The conduct of a hearing of an appeal against a penalty determination is much the same as the conduct of a hearing of an appeal against an assessment etc except that the onus of proof in an appeal hearing (see AH1320) in respect of a penalty determination rests on HMRC. Section 100B(2) TMA 1970 specifically excludes the statutory onus of proof (Sections 50(6) to 50(8)) from applying to appeals against penalties.
When you make a penalty determination you are asserting that an offence has been committed. In the case of a penalty relating to a failure to do something you must adduce evidence of the alleged failure. The appellant can either introduce evidence to rebut it or offer their 'reasonable excuse'. The evidential burden (see AH1325) is likely to be significant in all 'failure' penalty cases, especially when the penalty is charged for failure to comply with an obligation such as not making a return by a specified date.
Appeals against penalty determinations are civil proceedings (R v Special Commissioners, ex parte Martin, 48 TC at page 8A-B) so the standard of proof is "on the balance of probabilities" and not the (higher) criminal standard of "beyond reasonable doubt". The more serious the accusation the higher the standard of proof must be. Commissioners can be expected to treat as very serious any allegation by HMRC that a taxpayer’s conduct has rendered him liable to a penalty and will expect therefore that there should be strong evidence to substantiate the allegation before they are willing to accept that it has been proved.
In presenting your case to the Commissioners you should make a logical analysis of the constituent elements of the offence and provide separate proof of each of them.
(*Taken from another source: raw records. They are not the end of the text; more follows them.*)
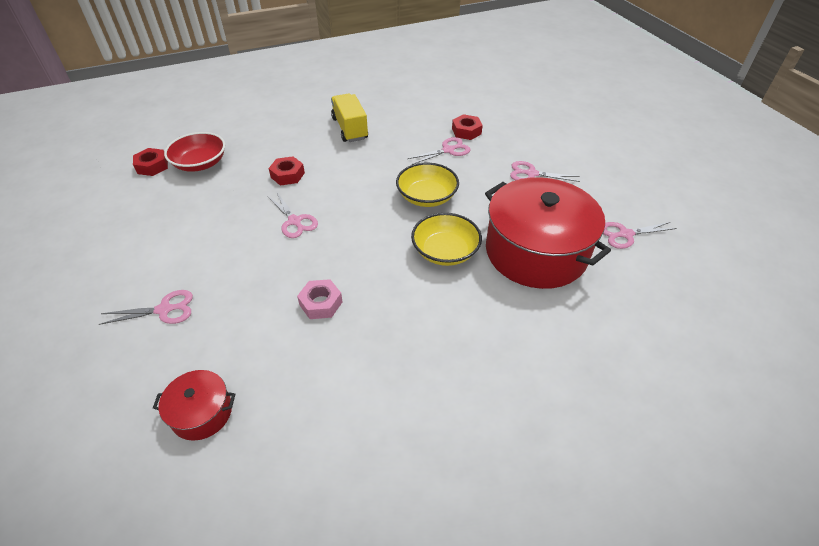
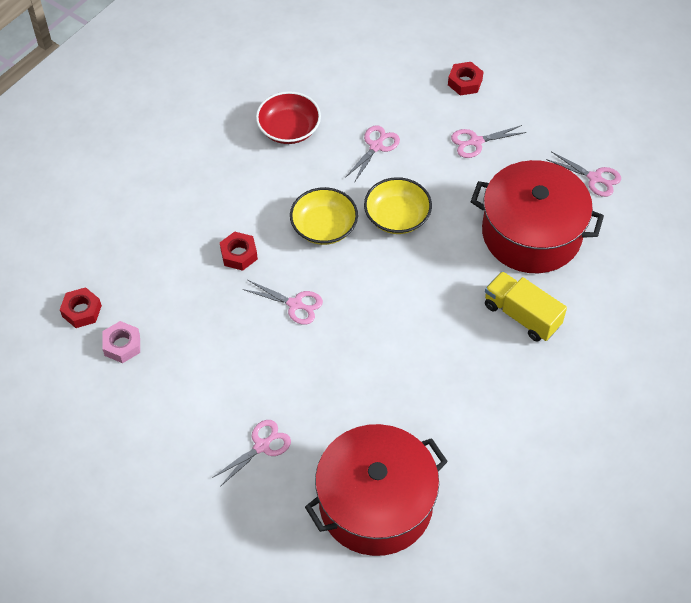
camera: 30 degrees left, 10 degrees up
(200, 163) = (131, 283): red bowl -> red bowl (289, 129)
(202, 413) = (376, 503): red pot -> red pot, size x2.21
(321, 303) = (389, 372): pink nut -> pink nut (122, 345)
(350, 128) = (250, 162): yellow truck -> yellow truck (521, 315)
(445, 251) = (455, 270): yellow bowl -> yellow bowl (324, 227)
(466, 131) = (376, 111): red nut -> red nut (465, 82)
(625, 234) = (595, 178): pink scissors -> pink scissors turned 105 degrees counterclockwise

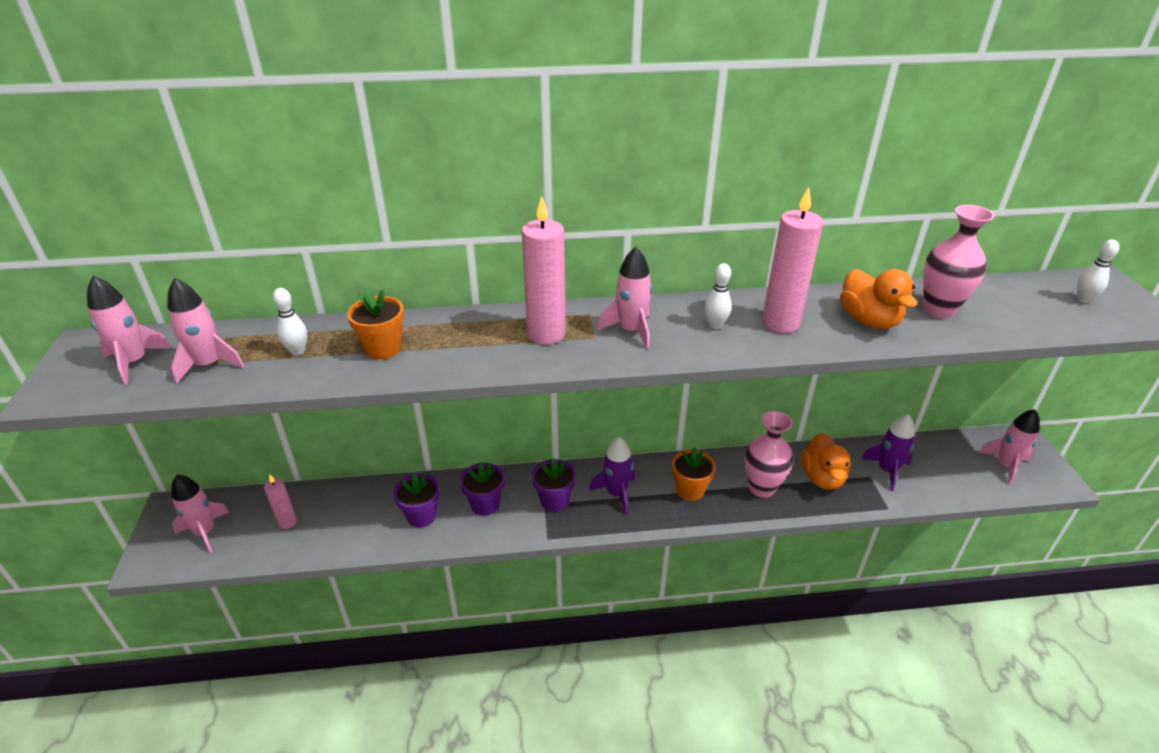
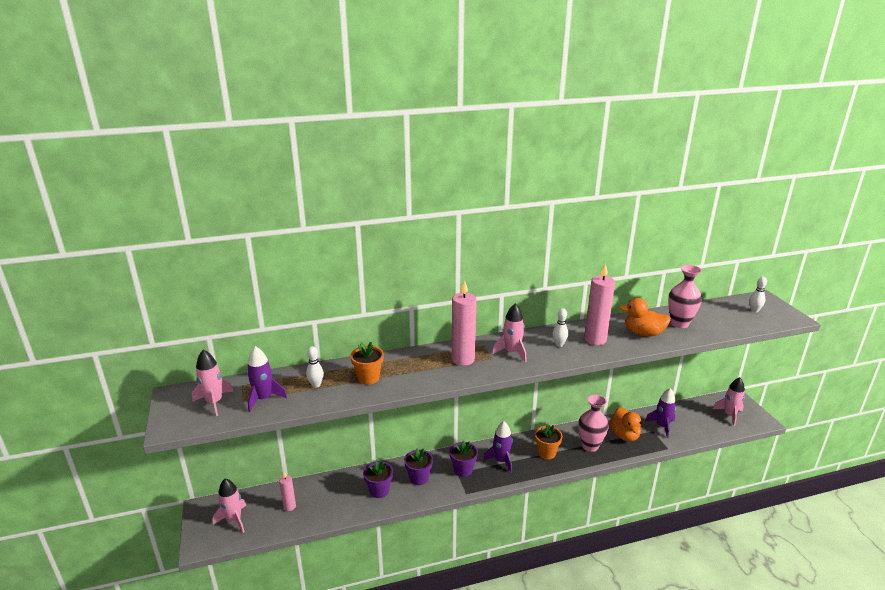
camera: 10 degrees left, 10 degrees down
(209, 365) = (264, 398): pink rocket -> purple rocket
(868, 320) = (643, 333): orange duck -> orange duck turned 135 degrees clockwise

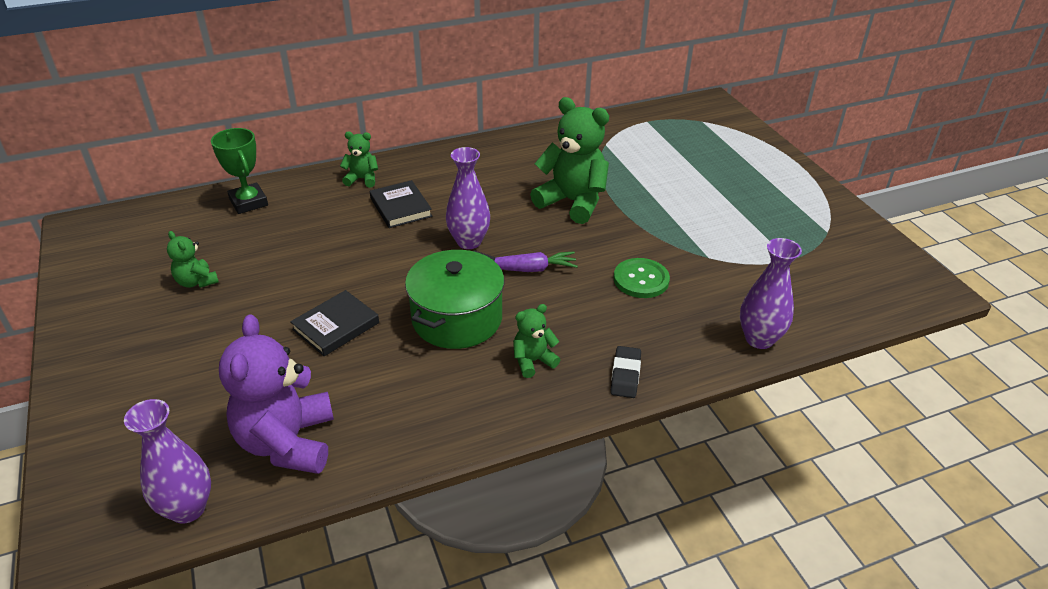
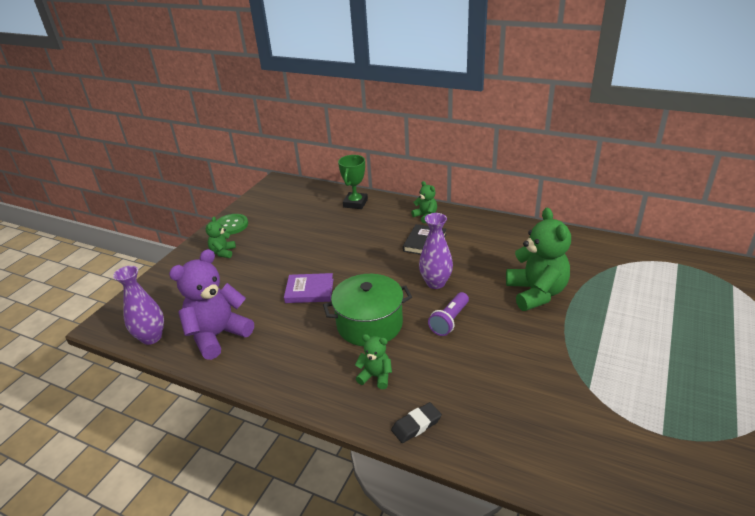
camera: 50 degrees right, 5 degrees down
(196, 282) = (284, 233): green teddy bear -> green teddy bear (223, 252)
(336, 326) = (309, 290): black book -> purple book
(531, 269) = (449, 320): purple carrot -> purple flashlight
(641, 280) = (513, 372): green button -> green button (231, 225)
(759, 339) = (546, 473): purple vase -> none

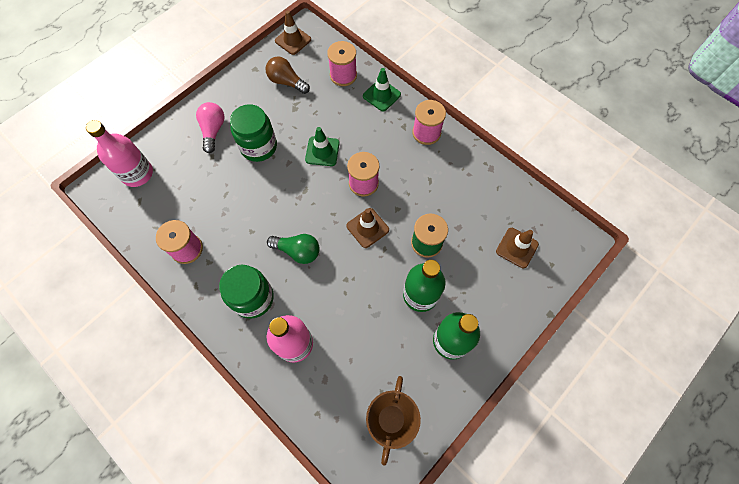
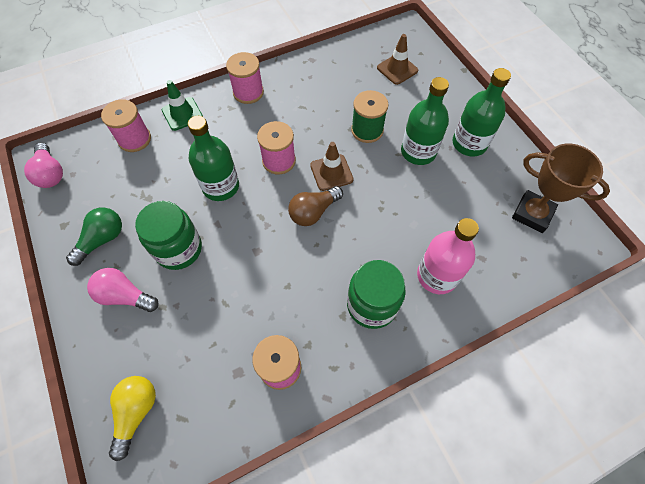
camera: 70 degrees left, 5 degrees down
(137, 173) = (136, 412): pink bottle -> yellow light bulb
(287, 82) = (106, 196): brown light bulb -> brown light bulb (313, 212)
(293, 40) = (51, 173): brown traffic cone -> pink light bulb
(297, 251) = (332, 244): green light bulb -> green light bulb (102, 240)
(322, 151) = (221, 186): green traffic cone -> green bottle

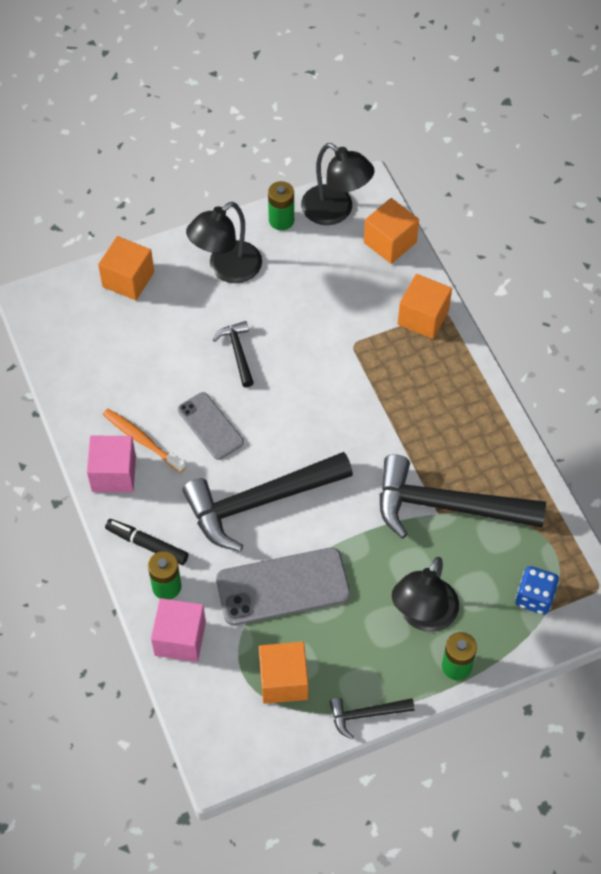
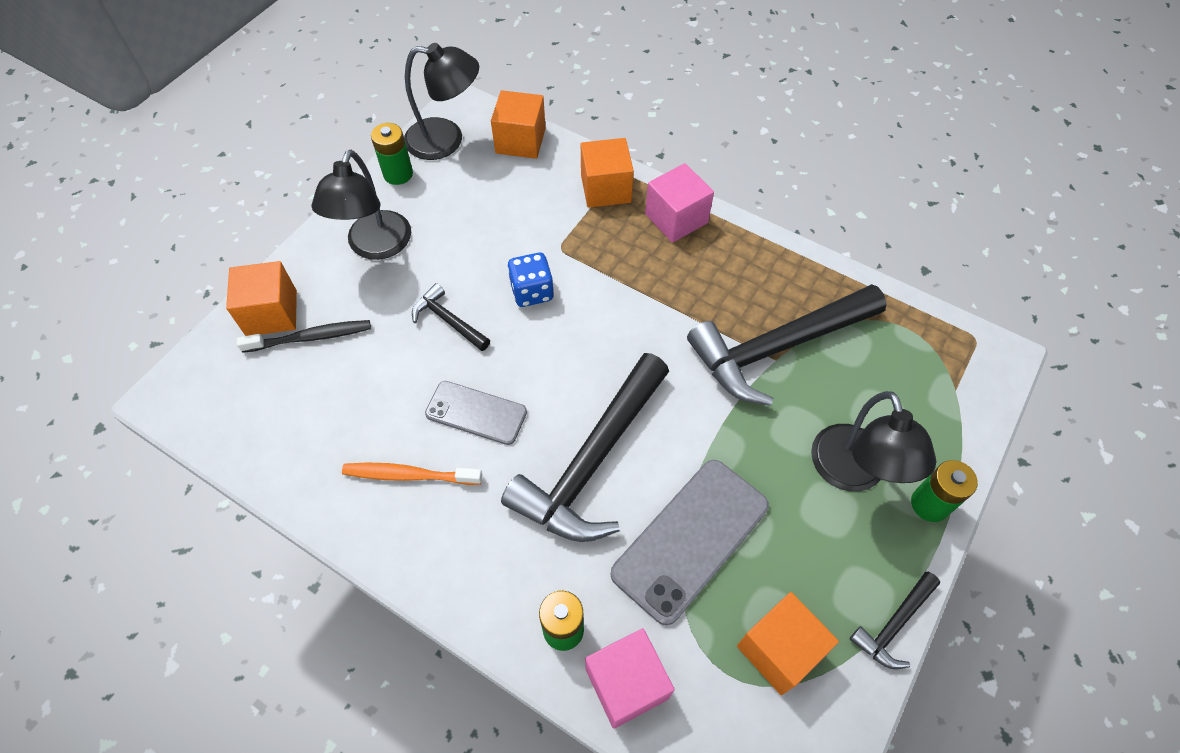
camera: 35 degrees left, 0 degrees up
(113, 474) = (403, 535): pink cube -> pink cube (676, 218)
(142, 312) = (311, 337): none -> black toothbrush
(147, 545) = (503, 594): black marker -> none
(534, 597) = (932, 384): blue dice -> blue dice (532, 291)

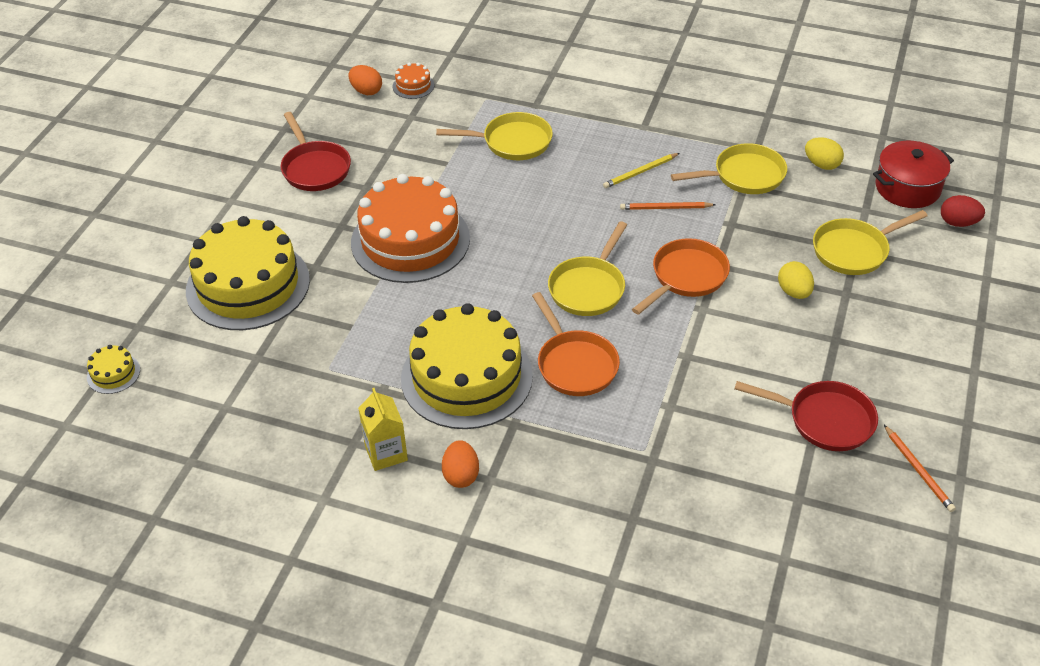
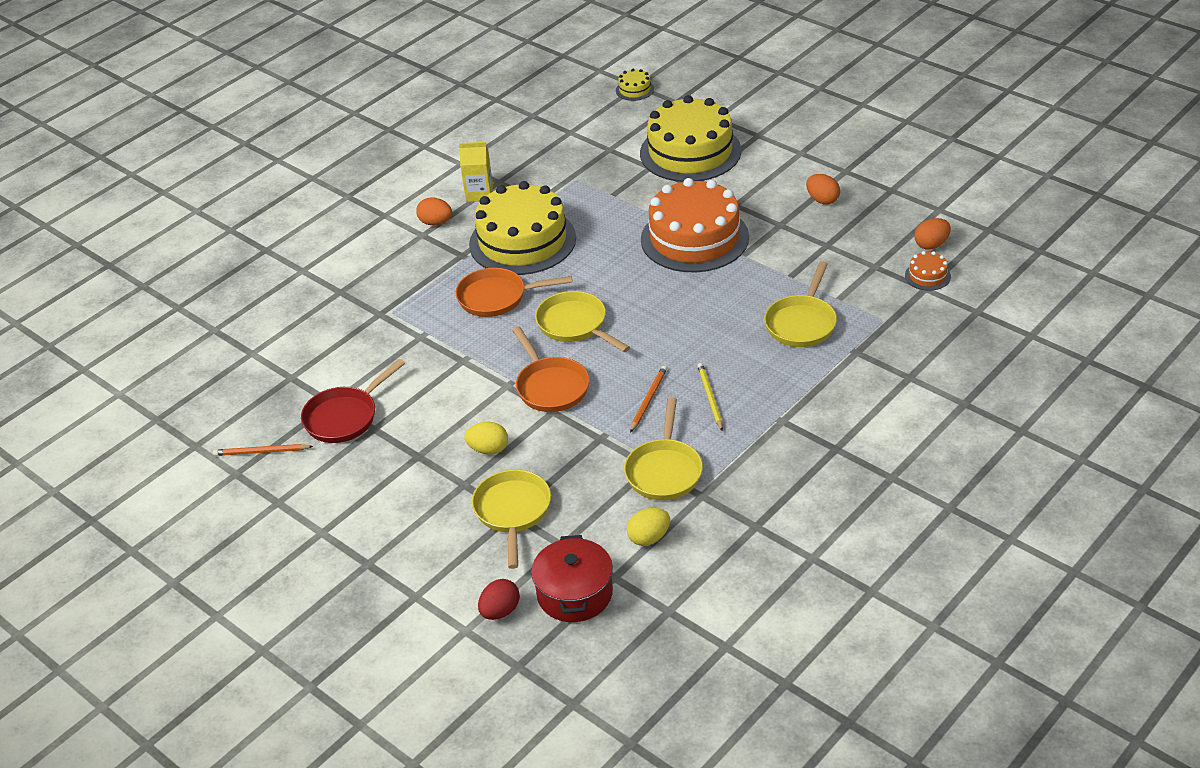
camera: 115 degrees right, 5 degrees down
(315, 168) = (822, 200): red pan -> orange egg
See AH0735 regarding the use of documentary evidence.
For a tax-geared penalty, TMA70/S101 establishes that an assessment which can no longer be varied by any Commissioners on appeal or by order of any court is sufficient evidence, for the purposes of penalty action, that the amounts in respect of which tax is charged in the assessment arose, or were received, as stated in the assessment.
General Commissioners will not normally wish to enquire too closely into the basis on which assessment figures have been calculated if their attention is drawn to Section 101, but it should be noted that the section speaks of "sufficient" evidence and not "conclusive" evidence.
In technical/evidential terms, the effect of Section 101 is to create a rebuttable presumption concerning the quantum of the taxpayer's taxable income and chargeable gains (although the onus of rebutting the presumption is not easily discharged). Although the taxpayer cannot re- argue the quantum of the assessments at the penalty hearing, the Commissioners would nevertheless be entitled in an appropriate (though rare) case to consider evidence that the assessments may be excessive and to reduce the amount of the penalty on that ground (see the further mitigation allowed by Scott, J, in very unusual circumstances, in Willey v East Dereham Commissioners, 59 TC 640 at 649E-F).
Even if the figures have been agreed with the taxpayer, or his agent, you should be well briefed as to the basis on which the assessments were calculated in case, exceptionally, any such question should arise.